245,962 votes yes (66.26%)

125,224 votes no (33.74%)

Shall the Charter of the City and County of San Francisco be amended to: 1) establish the Dignity Fund to support Seniors and Adults with Disabilities; 2) require an annual contribution by the City to the Fund including an annual baseline amount of $38 million, increasing by $6 million for fiscal year 2017-2018, and increasing by $3 million a year for the next 9 years until fiscal year 2026-2027, and continuing at that amount, adjusted annually for changes in aggregate discretionary City revenues, for the next 10 years until fiscal year 2036-2037; 3) establish a planning process for expenditures from the Fund; 4) create an Oversight and Advisory Committee; 5) set an expiration date of June 30, 2037; and 6) change the "Commission on Aging" to the "Aging and Adult Services Commission" and update its responsibilities?

What is this proposal?

Details — Official information

YES vote means

If you vote “yes,” you want to amend the Charter to establish the Dignity Fund and set aside at least $38 million a year, plus scheduled increases, from the General Fund until June 30, 2037, to pay for programs and services to assist seniors and adults with disabilities. 

NO vote means

 If you vote “no,” you do not want to make these changes.

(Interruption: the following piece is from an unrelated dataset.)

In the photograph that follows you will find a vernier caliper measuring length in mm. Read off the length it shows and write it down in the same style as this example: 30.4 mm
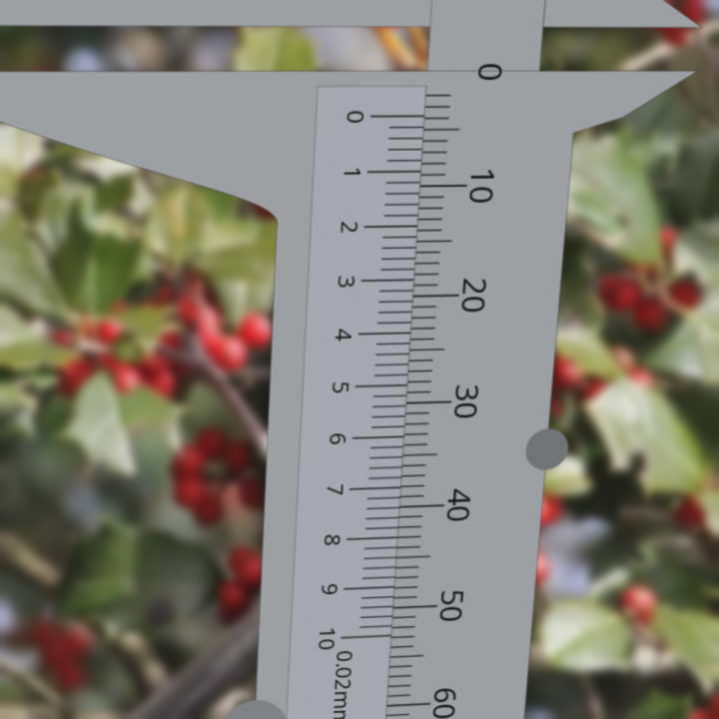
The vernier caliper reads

Ballot Simplification Committee

The Way It Is Now: The City’s Department of Aging and Adult Services (DAAS) is responsible for planning, coordinating and advocating for services for seniors and adults with disabilities. The City’s Commission on Aging oversees many of DAAS’ activities. DAAS provides a range of programs and services for seniors and adults with disabilities, including:

• in-home supportive services,

• nutrition and wellness programs,

• senior centers and activity centers and

• legal services.

DAAS is also responsible for administering the Community Living Fund, which helps fund programs to assist individuals to age in their own homes, assisted living facilities or supportive housing. 

Each year, the City determines the funding for DAAS’ programs and activities, including the Community Living Fund. The City is not required to appropriate any specific annual amount for DAAS in the budget.

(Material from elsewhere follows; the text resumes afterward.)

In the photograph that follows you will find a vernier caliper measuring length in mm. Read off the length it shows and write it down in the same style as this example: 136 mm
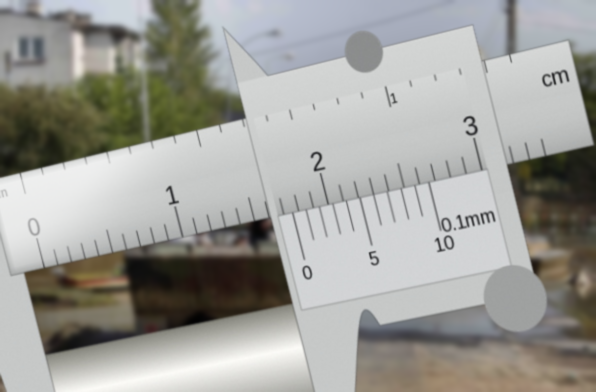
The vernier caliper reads 17.6 mm
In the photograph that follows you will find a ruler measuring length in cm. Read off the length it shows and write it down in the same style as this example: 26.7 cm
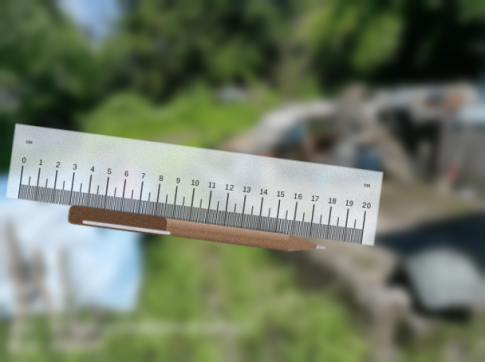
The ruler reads 15 cm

In addition to DAAS, the City has established a Long Term Care Coordinating Council to advise and coordinate community-based long-term care planning services for older adults and adults with disabilities. 

The Proposal: Proposition I is a Charter amendment that would create a Dignity Fund to provide guaranteed funding for programs and services for seniors and adults with disabilities. This Fund would expire on June 30, 2037.

Services and programs would include home- and community-based long-term care and support, food and nutrition, consumer and caregiver education and support, seniors/disabled community and service centers, legal services, health and wellness, and targeted outreach.

Under Proposition I, the City would be required to set aside monies from its General Fund each year to contribute to the Dignity Fund, as follows:

• for the first year, the City would contribute at least $38 million, the same amount the City budgeted in fiscal year 2016–17 for services that could be funded in the future by the Dignity Fund;

• for the fiscal year ending June 30, 2018, the City would contribute at least $44 million;

• for fiscal years from July 1, 2018, until June 30, 2027, the City would increase its contribution by $3 million each year, until it reaches $71 million a year. If the City faced a projected budget deficit exceeding $200 million, the City would not have to increase the contribution to this Fund;

• for fiscal years from July 1, 2027, until June 30, 2037, the City’s contribution to this Fund would equal the prior year’s contributions, adjusted for changes in the City’s revenues.

Under Proposition I, this Fund would pay for many of the same types of programs and services currently provided by DAAS. Proposition I would also establish a four-year planning process and require a regular evaluation of the services and programs this Fund supports.

In addition to the Long Term Care Coordinating Council, Proposition I would create an 11-member Oversight and Advisory Committee to monitor and participate in the administration of this Fund.

Financial effect

City Controller Ben Rosenfield

City Controller Ben Rosenfield has issued the following statement on the fiscal impact of Proposition I:

Should the proposed charter amendment be approved by the voters, in my opinion, it would have a significant impact on the cost of government. The amendment would create an annual baseline for services for seniors and adults with disabilities at a required level of $38 million beginning in fiscal year (FY) 2016–17 and increasing over time. In fiscal year 2015–16, the City’s general fund budget for these services was approximately $32 million.

The proposed charter amendment would establish a new fund (the Dignity Fund) to support seniors and adults with disabilities. The Dignity Fund would be used exclusively for services to seniors and adults with disabilities, such as home and community-based long term care, food programs, caregiver programs, community centers, advocacy programs and wellness programs.

Under the proposed amendment, the City would be required to create a $38 million baseline for the Dignity Fund in FY 2016–17. In FY 2017–18, the City would increase the Dignity Fund by $6 million, and beginning in FY 2018–19 increase that amount by $3 million per year for nine years, reaching an annual budget amount of $71 million in fiscal year 2026–27. For the subsequent ten year period to fiscal year 2036–37, the budget would be adjusted by the aggregate change in the City’s overall discretionary revenues. The City would be able to temporarily suspend the required budget increases in any year beginning in FY 2017–18 in which a general fund deficit of $200 million or more was forecast.

The amendment would modify the powers and duties of the Commission that advises the City on services for seniors and adults with disabilities and would create a new eleven member Oversight and Advisory Committee to make recommendations regarding the planning, evaluation, reporting and other aspects of administering the Dignity Fund. The proposed amendment specifies a four year planning cycle that requires community consultation, equity analysis and working with service providers on how to allocate Dignity Fund dollars, among other requirements.

The proposed amendment is not in compliance with a non-binding, voter-adopted city policy regarding set-asides. The policy seeks to limit set-asides which reduce General Fund dollars that could otherwise be allocated by the Mayor and the Board of Supervisors in the annual budget process.